Teks yang Diberikan:
Selamat datang kembali disini. Apa kabar kalian ? Semoga dalam keadaan baik-baik saja ok... Sekali-kali aku buat postingan yang sekedar imajinasi atau wacana kereta api Indonesia yang akan datang seperti yang pernah aku buat beberapa waktu sebelumnya
Karena aku bertempat tinggal di Kota Solo yang secara otomatis dekat dengan Yogyakarta, aku sekeluarga terkadang pikniknya selalu kesana. Tapi ketika masuk/keluar kota Yogya, selalu dihadang kemacetan. Untuk benar2 keluar dari Kota Yogya saat sore hari bisa menembus 1 jam lebih. Salah satu solusi alternatifnya adalah naik kereta Prameks. Permasalahan baru muncul yaitu permintaan/demand pengguna yang mulai melebihi persediaan kereta yang ada. Artinya setiap jam sibuk, sisa kursi kereta selalu habis baik hari biasa hingga puncaknya weekend.

Instruksi 1: Dalam teks tentang perjalanan Solo–Yogyakarta, berapa lama waktu yang bisa dibutuhkan untuk benar-benar keluar dari Kota Yogya pada sore hari?
Instruksi 2: Tuliskan ulang kata demi kata bagian teks tentang perjalanan Solo–Yogyakarta, mulai dari "Selamat datang kembali" sampai "hingga puncaknya weekend.".

Catatan gambar dan pertanyaan:
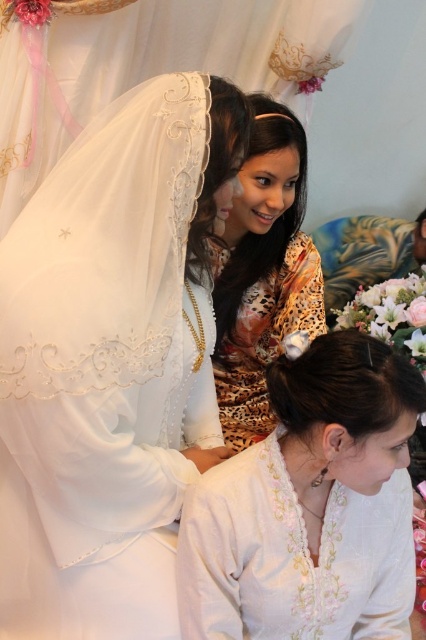
You are a photographer at a wedding event and need to capture a photo of both the white floral blouse at lower center and the leopard print dress at center. Based on their positions, which one is located lower in the image?

The white floral blouse at lower center is located lower in the image than the leopard print dress at center.

You are attending a wedding and need to decide which outfit to wear. The venue has a dress code requiring the skirt length to be above the knee. You have two options from the image provided. Which one between the white floral blouse at lower center and the leopard print dress at center would be more appropriate?

The white floral blouse at lower center is shorter than the leopard print dress at center, so the white floral blouse at lower center would be more appropriate for the dress code requiring skirt length above the knee.

You are a photographer at a wedding event and need to capture a photo that includes both the white lace veil at upper left and the leopard print dress at center. Based on their positions, which object should you ensure stays within the left side of the frame?

The white lace veil at upper left should be positioned on the left side of the leopard print dress at center in the frame.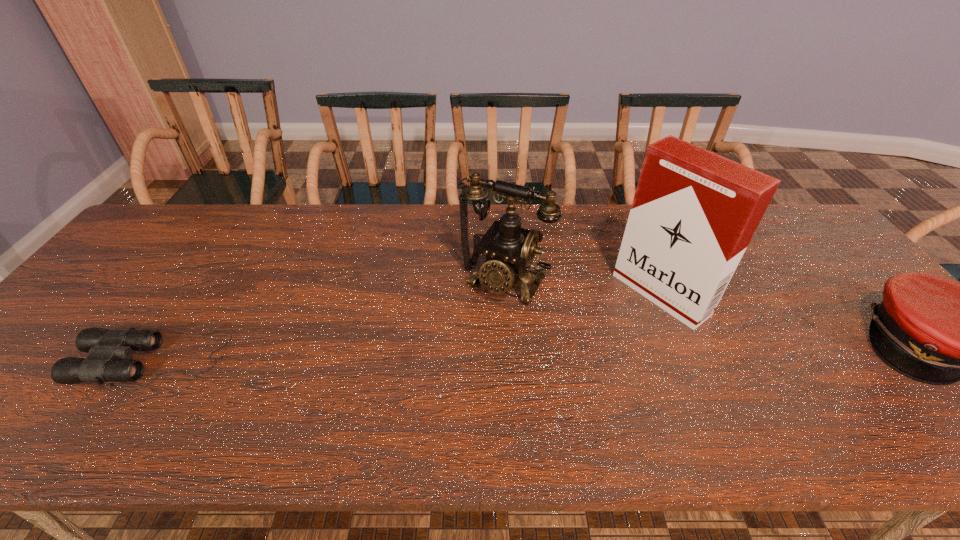
Locate an element on the screen. the shortest object is located at coordinates (106, 347).

I want to click on the leftmost object, so click(106, 347).

At what (x,y) coordinates should I click in order to perform the action: click on the tallest object. Please return your answer as a coordinate pair (x, y). This screenshot has width=960, height=540. Looking at the image, I should click on (694, 212).

The width and height of the screenshot is (960, 540). Identify the location of cigarette_case. coord(694,212).

Locate an element on the screen. This screenshot has height=540, width=960. the second object from left to right is located at coordinates (509, 249).

Image resolution: width=960 pixels, height=540 pixels. In order to click on telephone in this screenshot , I will do `click(509, 249)`.

I want to click on vacant area located 0.090m at the eyepiece of the leftmost object, so click(x=46, y=360).

This screenshot has height=540, width=960. Identify the location of free space located 0.100m at the eyepiece of the leftmost object. (42, 360).

You are a GUI agent. You are given a task and a screenshot of the screen. Output one action in this format:
    pyautogui.click(x=<x>, y=<y>)
    Task: Click on the vacant space located at the eyepiece of the leftmost object
    
    Given the screenshot: What is the action you would take?
    pyautogui.click(x=34, y=360)

This screenshot has width=960, height=540. I want to click on vacant area situated on the front-facing side of the second object from right to left, so click(607, 336).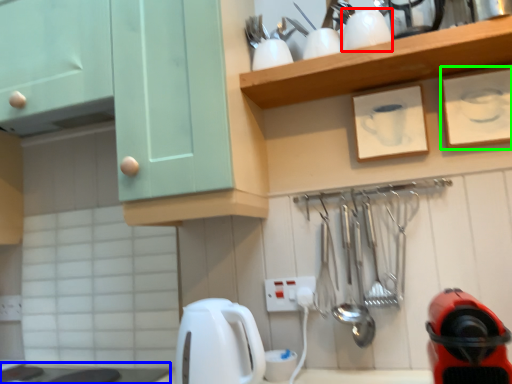
Question: Estimate the real-world distances between objects in this image. Which object is closer to appliance (highlighted by a red box), counter top (highlighted by a blue box) or picture frame (highlighted by a green box)?

Choices:
 (A) counter top
 (B) picture frame

Answer: (B)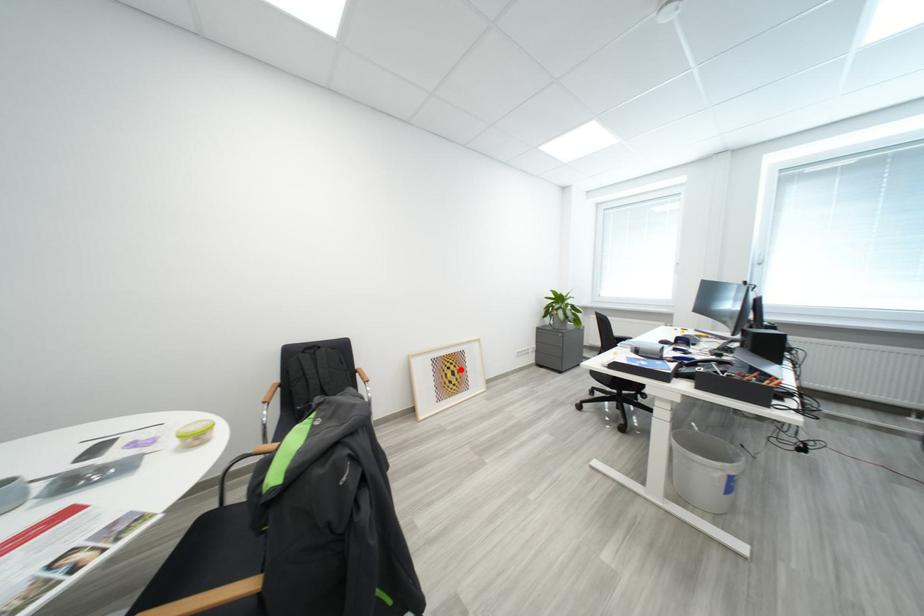
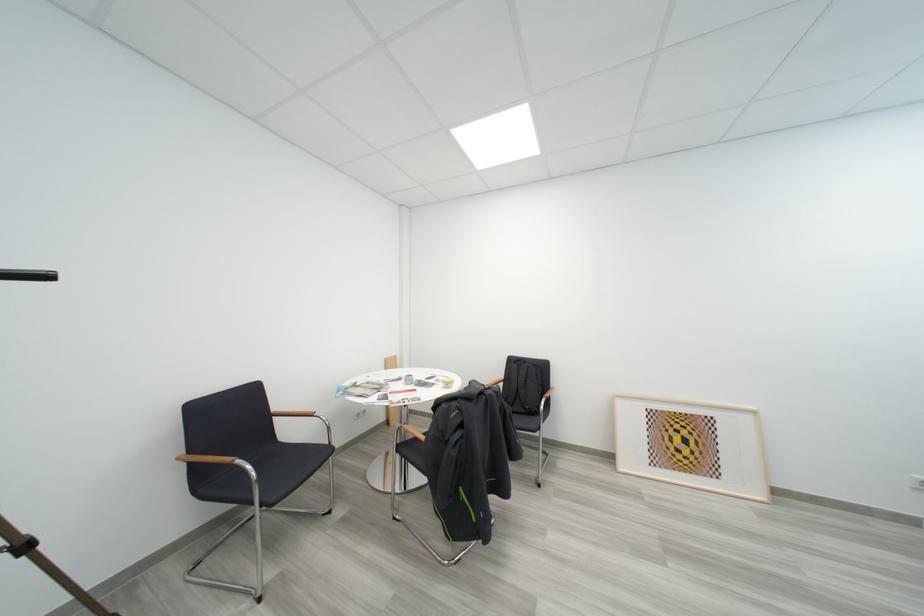
Question: I am providing you with two images of the same scene from different viewpoints. A red point is marked on the first image. Can you still see the location of the red point in image 2?

Choices:
 (A) Yes
 (B) No

Answer: (A)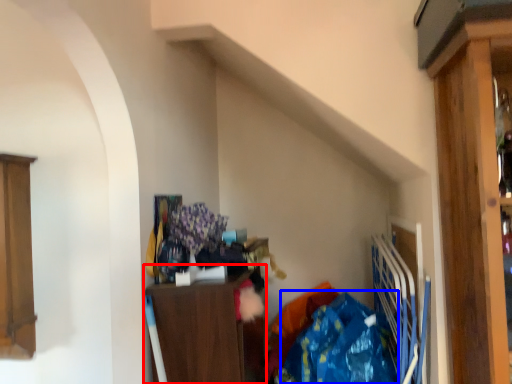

Jawaban Latihan 1: Bisa menembus lebih dari 1 jam.

Jawaban Latihan 2:
Selamat datang kembali disini. Apa kabar kalian ? Semoga dalam keadaan baik-baik saja ok... Sekali-kali aku buat postingan yang sekedar imajinasi atau wacana kereta api Indonesia yang akan datang seperti yang pernah aku buat beberapa waktu sebelumnya
Karena aku bertempat tinggal di Kota Solo yang secara otomatis dekat dengan Yogyakarta, aku sekeluarga terkadang pikniknya selalu kesana. Tapi ketika masuk/keluar kota Yogya, selalu dihadang kemacetan. Untuk benar2 keluar dari Kota Yogya saat sore hari bisa menembus 1 jam lebih. Salah satu solusi alternatifnya adalah naik kereta Prameks. Permasalahan baru muncul yaitu permintaan/demand pengguna yang mulai melebihi persediaan kereta yang ada. Artinya setiap jam sibuk, sisa kursi kereta selalu habis baik hari biasa hingga puncaknya weekend.